XX: «Al principio del siglo XX, cundió la idea de que uno debía permanecer en absoluto silencio durante una pieza con varios movimientos».

Actualmente se sigue esta norma última, y todavía existe un sector del público que acude a los conciertos que no sabe cuándo aplaudir; a veces hay quien se confunde y rompe la atmósfera, y ciertamente esto sienta muy mal entre el resto del público (donde me incluyo), que lo reprende severamente. Esto podría interpretarse como «una suerte de mandato divino cincelado en piedra», como lo define el autor del artículo, pero yo no lo veo así.

En mi opinión, el aplauso nunca ha dejado de ser una manifestación espontánea de aprobación.
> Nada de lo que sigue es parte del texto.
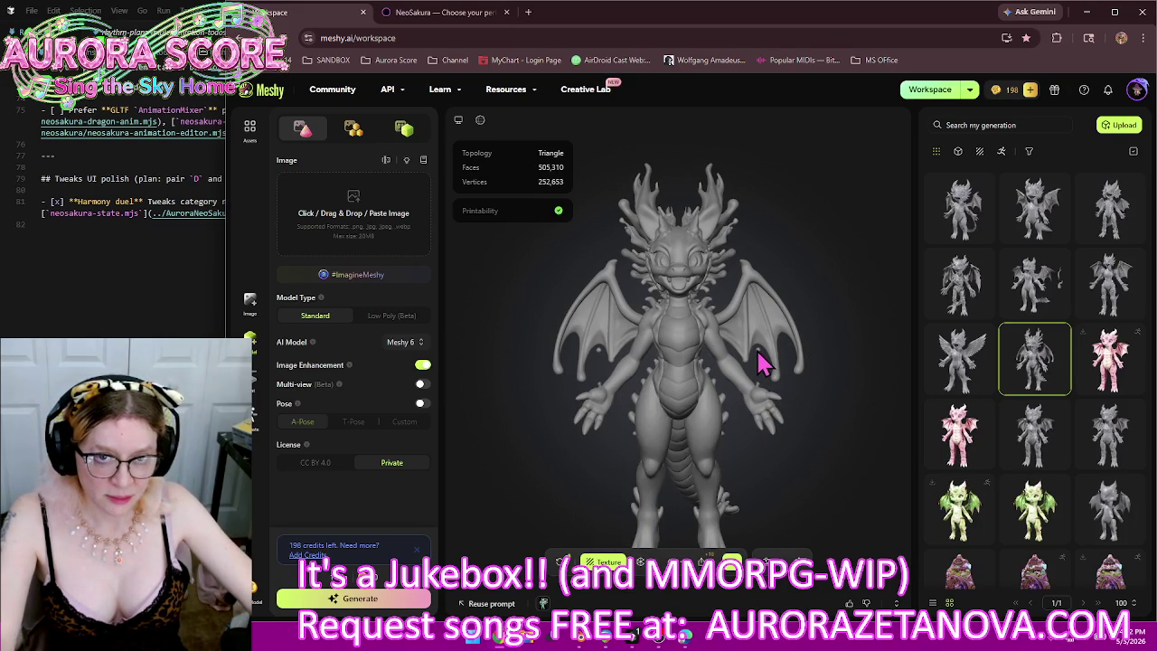
click(641, 567)
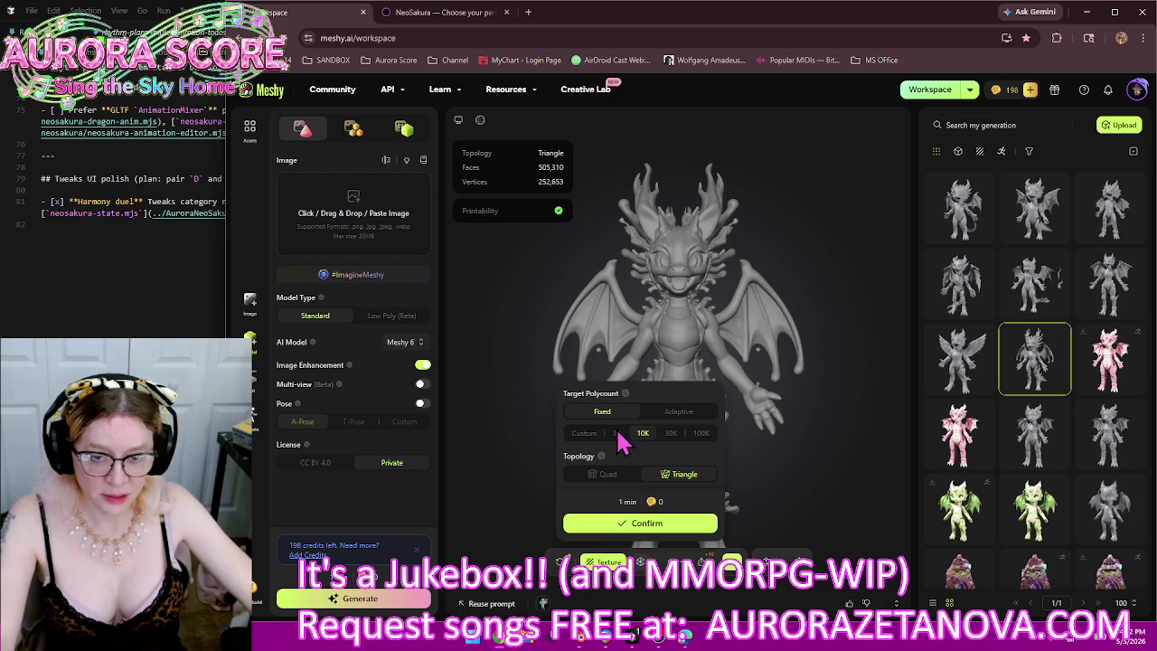
click(616, 433)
La música, como todas las artes, ha sufrido una evolución y el aplauso se ha ido amoldando a las necesidades que va demandando dicha evolución a lo largo del tiempo.

Me explico. En los comienzos del Clasicismo (por simplificar y no remontarnos más atrás), las sonatas —por poner un ejemplo— eran monotemáticas, de un solo movimiento, por lo que está claro que al final del movimiento surge el aplauso. Es probable que hubiera aplausos intermedios dado que dichas obras solían contar con cadencias donde el instrumentista improvisaba. Más tarde, las obras van ampliando el número de movimientos. Comienzan a surgir, por ejemplo, sonatas de tres o cuatro movimientos, como las de Mozart. Pero en estas obras todavía hay poca cohesión entre movimiento y movimiento; es decir, podría interpretarse cada movimiento por separado sin ningún problema. Tiene sentido, por tanto, aplaudir tras cada movimiento.

Con la llegada del Romanticismo y hasta nuestros días, se tiende a dotar de mayor coherencia al conjunto de movimientos entre sí, a crear un TODO. Y por supuesto que hay excepciones; criticadas, por cierto: por ejemplo, véase la Sonata nº2 de Chopin (que contiene, como tercer movimiento, la famosa Marcha Fúnebre). Esta sonata fue muy criticada en su día porque es una mezcolanza de 4 movimientos con poca o ninguna relación entre ellos.

Así pues, los movimientos ya no tienen sentido por separado. No puede interpretarse un solo movimiento de la Patética de Tchaikovsky, por ejemplo, porque dicha obra es un todo que hace un gran arco: hay una gran subida desde la desesperación del primer movimiento hasta el optimismo del tercero y una gran caída en el cuarto hasta la muerte. El aplauso único final surge como necesidad de la obra, igual que no apreciamos un cuadro mirando sólo una cuarta parte del mismo.

Ahora bien, podríamos plantearnos: entonces, ¿aplaudimos de diferente manera dependiendo del periodo al que pertenezca la obra que estamos escuchando? Mi opinión es que no, aunque puede defenderse la contraria perfectamente. De la misma manera, existen músicos con la opinión de que la música debe interpretarse con los instrumentos y las reglas estilísticas de su época. Yo también estoy en contra de dicha opinión. Los instrumentos han evolucionado, la música ha evolucionado, los instrumentistas han cambiado, y todos estos cambios, creo, han sido a mejor. Por tanto, ¿por qué no interpretar una obra de Bach tal y como la entendemos hoy en día, por qué no concebir las obras de cualquier periodo como un todo y aplaudir al final?

No veo una «trayectoria declinante» del aplauso. Simplemente responde a las necesidades de la música.